May 16 19:25:20 cp12.miraheze.org varnishd[24046]: Child (29936) said   errno = 28 (No space left on device)
May 16 19:25:20 cp12.miraheze.org varnishd[24046]: Child (29936) said Wrong turn in child_signal_handler(), cache/cache_main.c line 284: Signal 6 (Aborted) received at 0x73000074f0 si_code
May 16 19:25:20 cp12.miraheze.org varnishd[24046]: Child (29936) said   errno = 28 (No space left on device)
May 16 19:25:20 cp12.miraheze.org varnishd[24046]: Child cleanup complete

Fix: ask systemd to clean up ramdisk before start?

Event Timeline

Southparkfan triaged this task as Normal priority.May 16 2021, 19:35
Southparkfan created this task.

Same issue as T6952. Questions; is ExecStopPost (rPUPC1b7d9bd772c8d7f9a7474e0e909485e0807ca6c9) executed after a failure? And does systemd see the cache-main crash as a failure?

Varnish has multiple threads: cache-main is one of them. An OOM'ing cache-main should be marked as a service failure by systemd, but if it isn't, it could explain some of the symptoms.

Gloves345 raised the priority of this task from Normal to Unbreak Now!.Jun 13 2021, 08:52
RhinosF1 lowered the priority of this task from Unbreak Now! to Normal.Jun 13 2021, 09:05
RhinosF1 raised the priority of this task from Normal to High.Aug 6 2021, 14:06

This needs doing. Another outage extended today by the mount not working (server was rebooted).

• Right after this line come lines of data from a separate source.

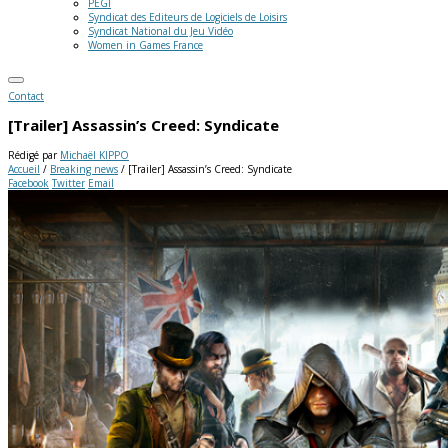
PEGI
Syndicat des Editeurs de Logiciels de Loisirs
Syndicat National du Jeu Vidéo
Women in Games France
Contact
[Trailer] Assassin’s Creed: Syndicate
Rédigé par
Michaël KIPPO
Accueil
/
Breaking news
/
[Trailer] Assassin’s Creed: Syndicate
Facebook
Twitter
Email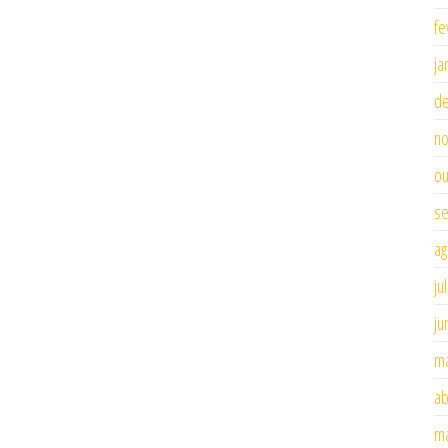
fe
ja
d
n
ou
se
ag
ju
ju
ma
ab
ma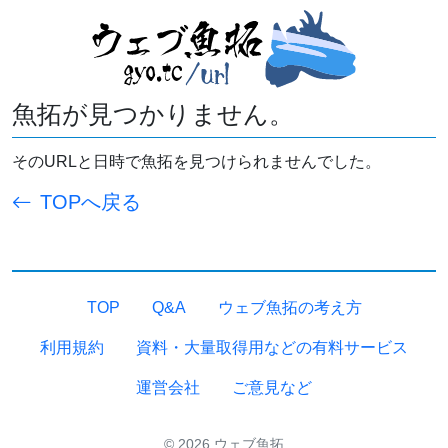
魚拓が見つかりません。
そのURLと日時で魚拓を見つけられませんでした。
TOPへ戻る
TOP
Q&A
ウェブ魚拓の考え方
利用規約
資料・大量取得用などの有料サービス
運営会社
ご意見など
© 2026 ウェブ魚拓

RhinosF1 added a parent task: T7761: cp13 down.

And I'm assuming why cp13 is down now. Removing SPF as he isn't working on this but is the cause of a now 16 hour outage.

John claimed this task.
John subscribed.

Hopefully with the above commit this time.

Void subscribed.

Both cp12 and cp13 OOM'd tonight and didn't restart cleanly. Logs suggest this issue isn't fixed.

Looking at grafana for cp13, when the software OOMs, the disk space reduces significantly immediately - which suggests there is proper disk clean up occurring. This is replicate on cp12 as well.

System logs show the child restarts, no errors are displayed. Logs show that ramdisk is clearing now.

Closing this task as resolved as there's no evidence that this is still a problem, but with lack of logs to suggest a new problem - this is stuck on waiting for it to occur again so it can be debugged in the live environment.